Berolinensis hat geschrieben:Wie schon gesagt kann ich diese seit fünfzig Jahren gebetsmühlenartig vorgetragene Kritik nur sehr bedingt nachvollziehen. Natürlich ist das andächtige, wohlverständige, über den Tag verteilte etc. Beten ideal; das setze ich voraus und sage es im folgenden nicht jedes Mal dazu. Aber warum muß hier mit Voltaire le mieux l'ennemi du bien sein? Warum muß ich beim Breviergebet alles bis ins letzte verstehen - sträuben wir uns bei den lateinischen Lesungen der alten Messe nicht auch gegen diesen Anspruch der Reformer? Ist nicht auch das Breviergebet in erster Linie Anbetung und Eintauchen in den Gebetsstrom der Kirche, den Liebesgesang der Braut, bei dem ich nicht allem immer rationalistisch bis in die letzte Verästelung nachgehen muß?
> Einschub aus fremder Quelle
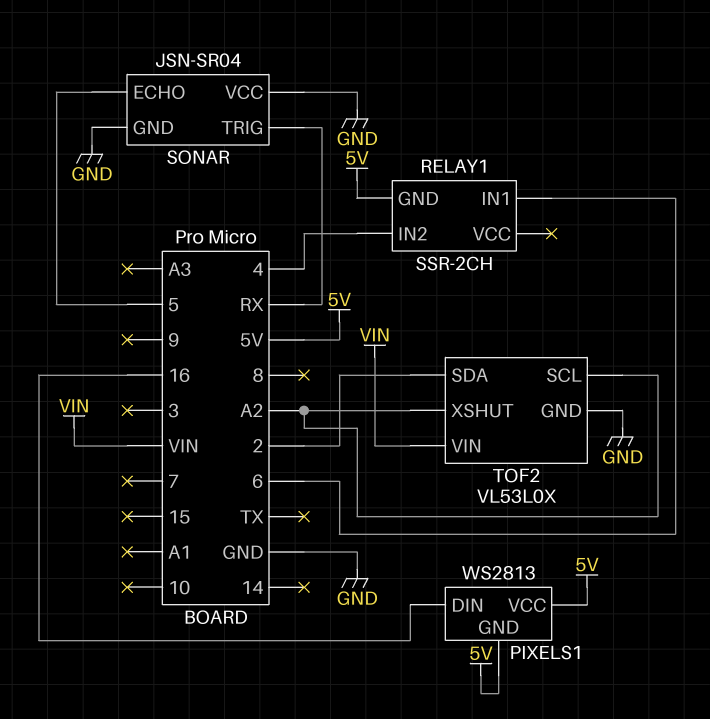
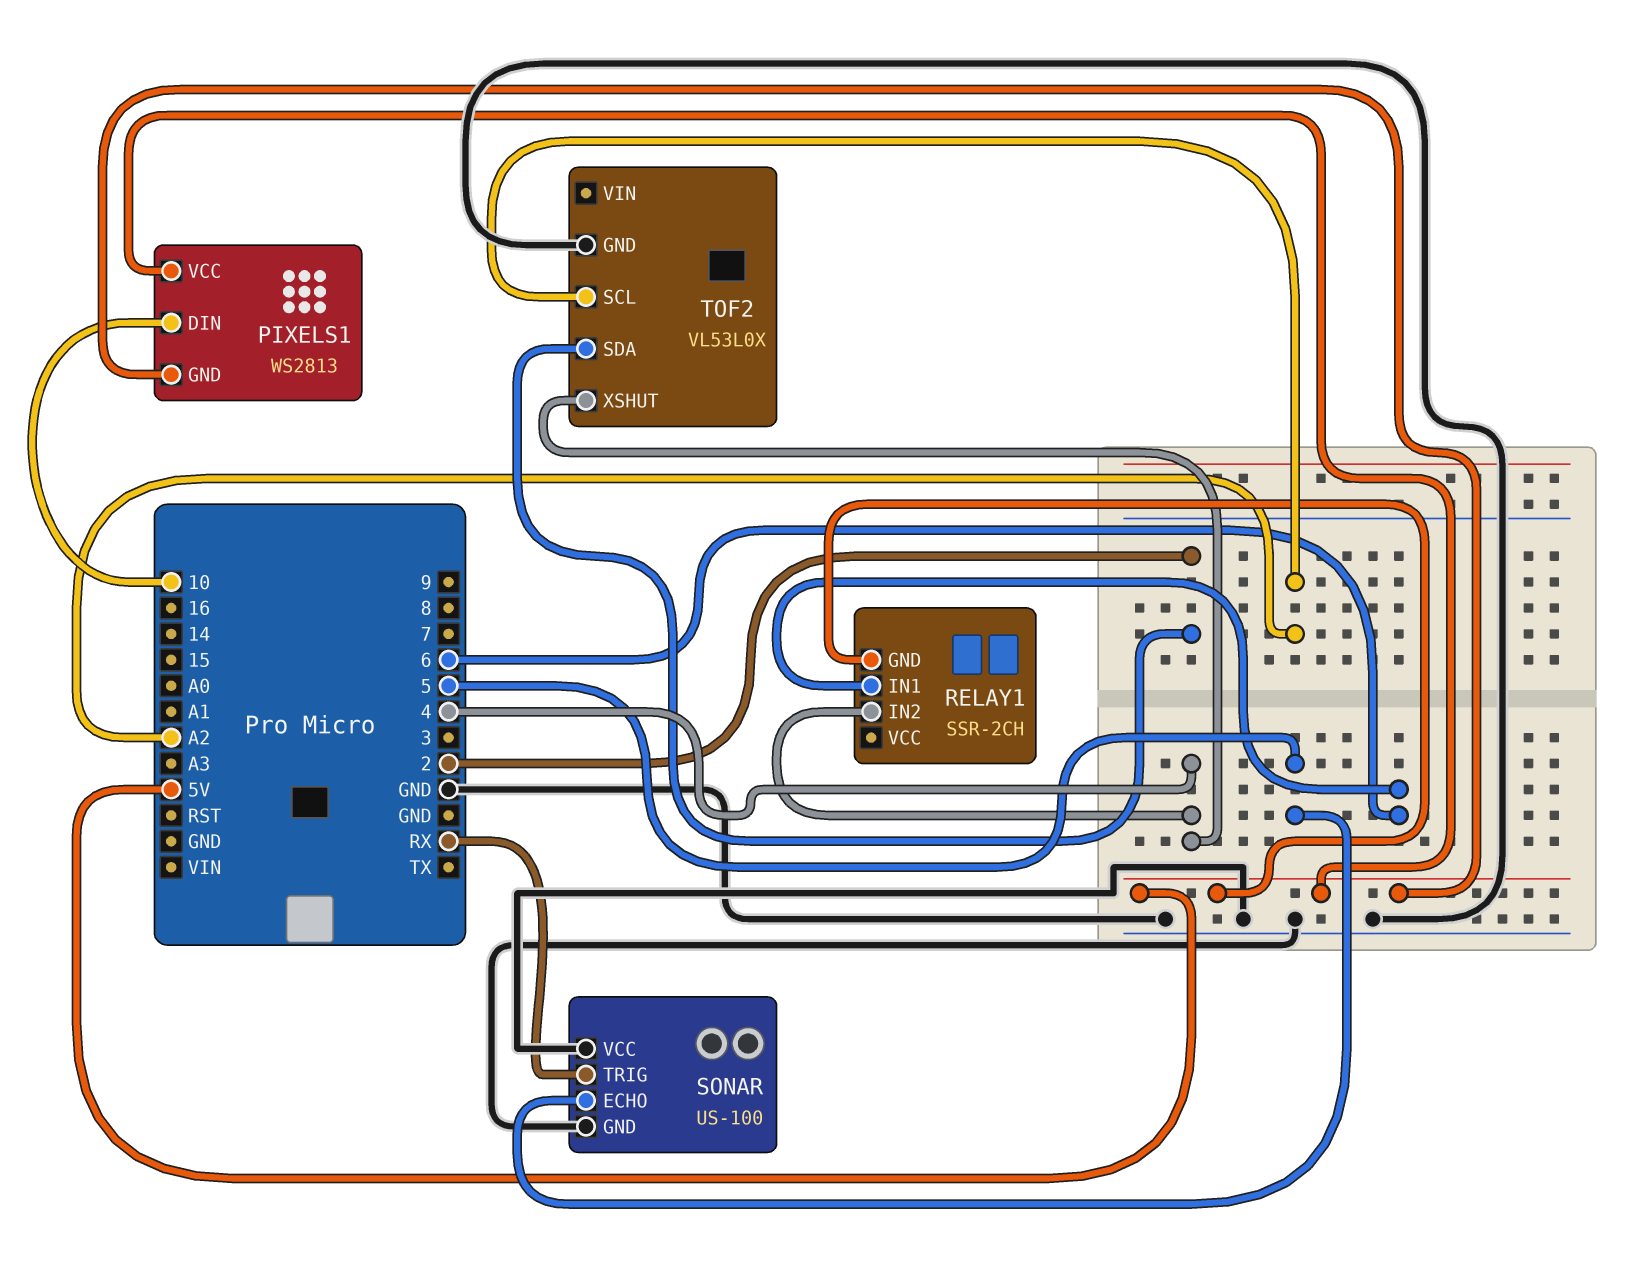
PIXELS1 pin DIN: 16 -> 10
SONAR: JSN-SR04 -> US-100
TOF2 pin VIN: VIN -> none
TOF2 pin XSHUT: A2 -> 4

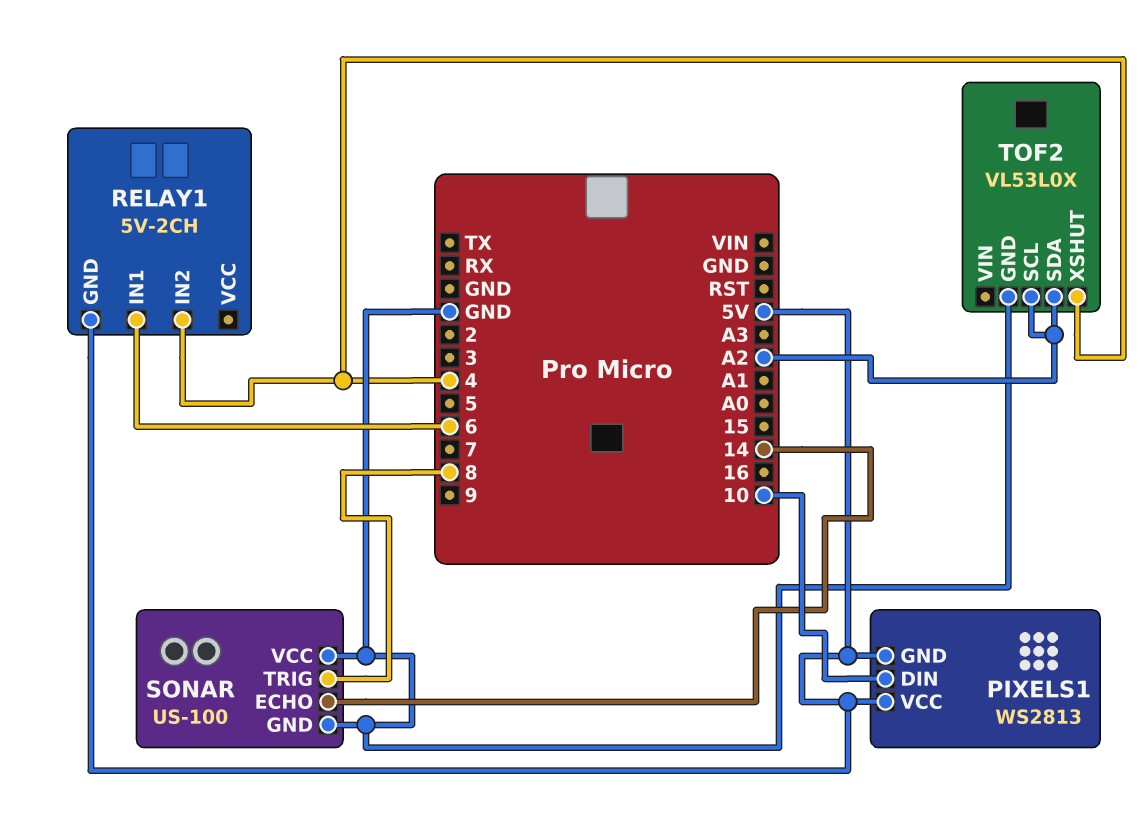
RELAY1: SSR-2CH -> 5V-2CH
SONAR pin ECHO: 5 -> 14
SONAR pin TRIG: RX -> 8
TOF2 pin SDA: 2 -> A2

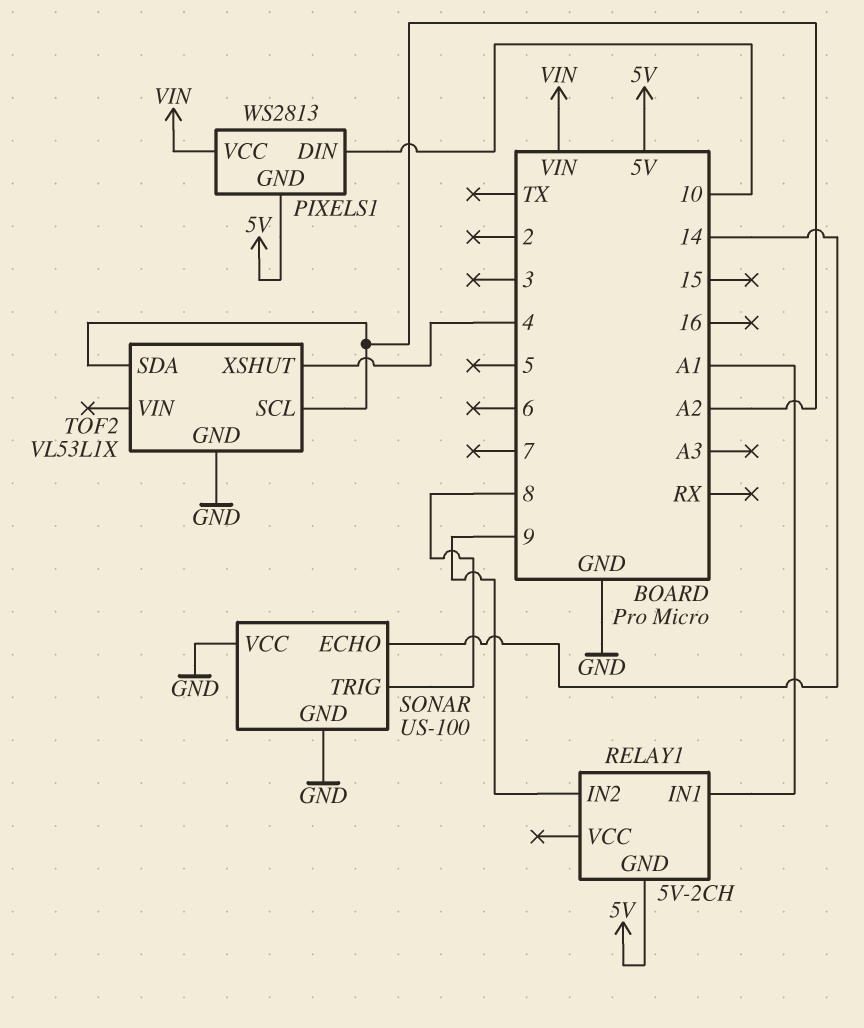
PIXELS1 pin VCC: 5V -> VIN
RELAY1 pin IN1: 6 -> A1
RELAY1 pin IN2: 4 -> 9
TOF2: VL53L0X -> VL53L1X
Stärker, als man das heute (zu Recht) betrachtet, galt das Brevier vor dem Konzil als Standesgebet der Kleriker. Das heißt, diese Gruppe unterschied sich (damals und unter anderem) in zweierlei Hinsicht von den Laien:
- Sie hatten eine meistens fundierte Lateinausbildung (keine unüberwindlichen Verständnishürden)
- sie mußten ihren Tag nicht nach der Stechuhr einrichten.
Natürlich mußten sie nicht jede lateinische Konstruktion perfekt auflösen - aber ein einfaches Verständnis beim Lesen, notfalls beim zweiten Lesen eines Verses konnte man ihnen schon zutrauen und zumuten. Der Anspruch des Breviers, den Tag zu strukturieren und zu durchdringen, konnte von diesen Klerikern nicht als unbillig zurückgewiesen werden.
Wenn das trotzdem oft genug geschah, dann eben deshalb, weil tatsächlich seit dem Beginn der Moderne im Weltklerus das Bewußtsein für "Dem Gottesdienst soll nichts vorgezogen werden" stark geschwunden war.
Man muß da zwischen Anspruch und Wirklichkeit unterscheiden, und natürlich generalisiere ich im folgenden schamlos
Auch die oft wenig gebildeten "Leutepriester" und Dorfpfarrer des ausgehenden Mittelalters brachten erst Ihre Kuh oder ihre Pflaumen inSsicherheit, wenn das Wetter das nahelegte, und ließen dafür die fällige Hore ausfallen. Aber sie hatten dabei ein schlechtes Gewissen und rationalisierten das nicht weg. Der Anspruch, den sie an sich hatten, stimmte, auch wenn die Wirklichkeit dem nicht immer entsprach. Und sie entdeckten so auch als Weltpriester die gute mönchische Einsicht, daß man auch dann beten und fromm sein kann, wenn man ein widerspenstiges Rindviech hinter sich herziehen oder ähnlich ungelegenes erledigen muß.
Mit der Neuzeit verlor sich das: Der Tag war nicht länger etwas, das einem jede Stunde von Gott geschenkt oder besser gesagt nur geliehen wurde, sondern ein Besitz, mit dem zu arbeiten galt. Natürlich immer zum Nutzen der Kirche, vesteht sich. Das Breviergebet wurde von der inneren Stütze des Tages zu etwas, was man außen drauf setzte.
Seit dem 16. Jh. steckte das Breviergebet daher in einer Dauerkrise, und die Reformen folgten in hektischer Folge aufeinander. Akzeptiert wurde von der Masse des Klerus eigentlich immer nur die Reformen, die die Ansprüche senkten - man denke an das später wieder verbotene Brevier von Quignonez (frühes 16. Jh), das übrigens viel zur neuen Liturgia Horarum beigesteuert hat.
Soll heißen: einen Teil der Probleme, die uns heute als offene Kirchenkrise entgegentreten, gibt es schon seit vielen hundert Jahren - und das Brevier bzw. ein unzureichender Umgang damit (sowohl von seiten der einfachen Priester als auch von Seiten der kirchlichen Autorität) spielt dabei eine bedeutende Rolle.